Inútil. Helena chegou à parede e, quando viu que não tinha mais para onde fugir, tentou se encolher, chorando e resistindo:

– Não...! Não...! – Ela ficava cada vez mais grogue e logo iria perder os sentidos. – Não se aproximem de mim...!

– Ela está em pânico – disse Tonks, que também tentou se aproximar e foi rechaçada. – Que vamos fazer?

Helena ofegava, já no final de suas forças, chorando, aterrorizada, encolhida no chão como um animal acuado. Ela registrou a aproximação do Sr. Shacklebolt, que usou uma voz suave, exatamente como se falasse com um animal arisco:

– Helena, ninguém quer machucar você aqui. Pode confiar.

– Vocês... me drogaram...!

– Não, é só uma poção para você descansar um pouco. Você vai dormir e quando acordar, as coisas vão ter uma outra perspectiva. Acredite em mim.

– Você... Você vai me ajudar?

– Claro que sim.

– Precisa avisar... meus filhos... – Ela mal se agüentava acordada e Shacklebolt era apenas um borrão marrom na sua frente. – Meus filhos...

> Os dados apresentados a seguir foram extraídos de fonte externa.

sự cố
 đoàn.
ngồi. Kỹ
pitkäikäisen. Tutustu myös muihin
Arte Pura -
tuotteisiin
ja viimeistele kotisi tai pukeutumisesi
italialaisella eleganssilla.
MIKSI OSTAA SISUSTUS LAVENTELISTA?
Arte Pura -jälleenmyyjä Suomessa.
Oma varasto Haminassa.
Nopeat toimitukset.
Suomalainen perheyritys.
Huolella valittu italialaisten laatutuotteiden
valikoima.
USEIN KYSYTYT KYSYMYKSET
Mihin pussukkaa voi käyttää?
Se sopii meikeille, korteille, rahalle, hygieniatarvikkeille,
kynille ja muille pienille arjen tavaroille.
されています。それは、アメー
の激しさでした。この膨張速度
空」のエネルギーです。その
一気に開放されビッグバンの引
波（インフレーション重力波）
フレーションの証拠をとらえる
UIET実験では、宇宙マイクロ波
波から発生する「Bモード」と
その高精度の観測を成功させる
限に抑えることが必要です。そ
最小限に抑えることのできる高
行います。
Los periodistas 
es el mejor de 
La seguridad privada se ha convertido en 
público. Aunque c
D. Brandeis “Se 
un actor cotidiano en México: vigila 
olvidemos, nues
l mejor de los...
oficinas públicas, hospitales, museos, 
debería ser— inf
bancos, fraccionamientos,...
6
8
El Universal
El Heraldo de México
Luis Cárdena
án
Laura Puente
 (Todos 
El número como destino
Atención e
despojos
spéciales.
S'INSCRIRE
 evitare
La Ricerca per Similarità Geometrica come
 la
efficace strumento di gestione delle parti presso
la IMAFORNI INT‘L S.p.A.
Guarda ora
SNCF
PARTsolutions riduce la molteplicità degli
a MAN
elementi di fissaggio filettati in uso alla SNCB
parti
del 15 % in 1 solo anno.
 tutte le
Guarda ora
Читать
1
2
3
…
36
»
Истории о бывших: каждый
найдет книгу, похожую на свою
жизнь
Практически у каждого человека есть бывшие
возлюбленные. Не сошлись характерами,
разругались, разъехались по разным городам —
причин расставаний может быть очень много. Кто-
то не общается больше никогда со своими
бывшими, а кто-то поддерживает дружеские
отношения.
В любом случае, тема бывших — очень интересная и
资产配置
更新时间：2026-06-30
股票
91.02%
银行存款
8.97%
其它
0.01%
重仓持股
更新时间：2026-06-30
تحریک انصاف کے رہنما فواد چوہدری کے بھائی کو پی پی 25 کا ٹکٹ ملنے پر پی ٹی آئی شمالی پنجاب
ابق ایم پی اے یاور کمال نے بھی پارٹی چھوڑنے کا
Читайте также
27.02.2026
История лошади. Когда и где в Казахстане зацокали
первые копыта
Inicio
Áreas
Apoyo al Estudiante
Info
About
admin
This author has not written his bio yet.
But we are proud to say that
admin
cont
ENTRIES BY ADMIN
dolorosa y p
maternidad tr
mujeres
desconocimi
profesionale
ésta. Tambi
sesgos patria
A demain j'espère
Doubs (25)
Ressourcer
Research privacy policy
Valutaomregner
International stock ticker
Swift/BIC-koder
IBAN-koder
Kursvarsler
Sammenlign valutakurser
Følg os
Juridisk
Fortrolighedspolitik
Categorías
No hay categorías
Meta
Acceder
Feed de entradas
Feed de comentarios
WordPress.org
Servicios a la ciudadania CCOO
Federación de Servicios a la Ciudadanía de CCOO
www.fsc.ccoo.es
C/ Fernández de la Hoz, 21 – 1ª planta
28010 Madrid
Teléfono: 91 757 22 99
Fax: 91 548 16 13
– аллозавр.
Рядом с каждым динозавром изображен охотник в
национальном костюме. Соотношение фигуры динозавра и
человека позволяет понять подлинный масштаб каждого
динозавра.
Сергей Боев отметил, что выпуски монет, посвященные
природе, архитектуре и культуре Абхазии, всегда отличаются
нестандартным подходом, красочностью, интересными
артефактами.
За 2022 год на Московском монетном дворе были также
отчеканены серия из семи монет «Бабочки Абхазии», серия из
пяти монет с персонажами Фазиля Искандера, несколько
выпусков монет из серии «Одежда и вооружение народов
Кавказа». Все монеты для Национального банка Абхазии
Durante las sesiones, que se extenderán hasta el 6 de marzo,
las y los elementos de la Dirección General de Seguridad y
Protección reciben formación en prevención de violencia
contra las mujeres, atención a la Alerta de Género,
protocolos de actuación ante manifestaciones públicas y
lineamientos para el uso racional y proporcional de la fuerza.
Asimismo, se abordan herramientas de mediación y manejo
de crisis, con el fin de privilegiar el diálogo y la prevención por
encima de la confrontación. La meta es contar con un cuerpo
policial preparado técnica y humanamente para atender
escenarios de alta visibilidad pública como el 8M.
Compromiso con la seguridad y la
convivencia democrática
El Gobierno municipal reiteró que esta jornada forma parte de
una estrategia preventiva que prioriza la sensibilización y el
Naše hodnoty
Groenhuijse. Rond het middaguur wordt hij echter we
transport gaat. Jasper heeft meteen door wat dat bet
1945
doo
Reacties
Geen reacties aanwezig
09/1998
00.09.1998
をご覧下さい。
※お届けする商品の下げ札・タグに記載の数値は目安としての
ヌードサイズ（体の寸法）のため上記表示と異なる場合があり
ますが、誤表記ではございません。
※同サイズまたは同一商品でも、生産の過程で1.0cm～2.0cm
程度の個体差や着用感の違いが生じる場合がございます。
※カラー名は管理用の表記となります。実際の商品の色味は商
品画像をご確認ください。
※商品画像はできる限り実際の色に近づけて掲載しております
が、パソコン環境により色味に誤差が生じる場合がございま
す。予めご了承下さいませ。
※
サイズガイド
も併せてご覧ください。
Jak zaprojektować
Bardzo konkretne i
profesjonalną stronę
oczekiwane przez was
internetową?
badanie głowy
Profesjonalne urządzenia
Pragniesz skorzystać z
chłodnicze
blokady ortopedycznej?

– Claro que aviso – ele disse e sua voz estava bem próxima. – Agora vou levá-la para um dos quartos lá em cima, está bem? Vai ficar confortável lá, não se preocupe.

Ela não respondeu, só sentiu que ele passava os braços ao redor dela e a ergueu, e depois disso Helena Anne Snape não viu mais nada.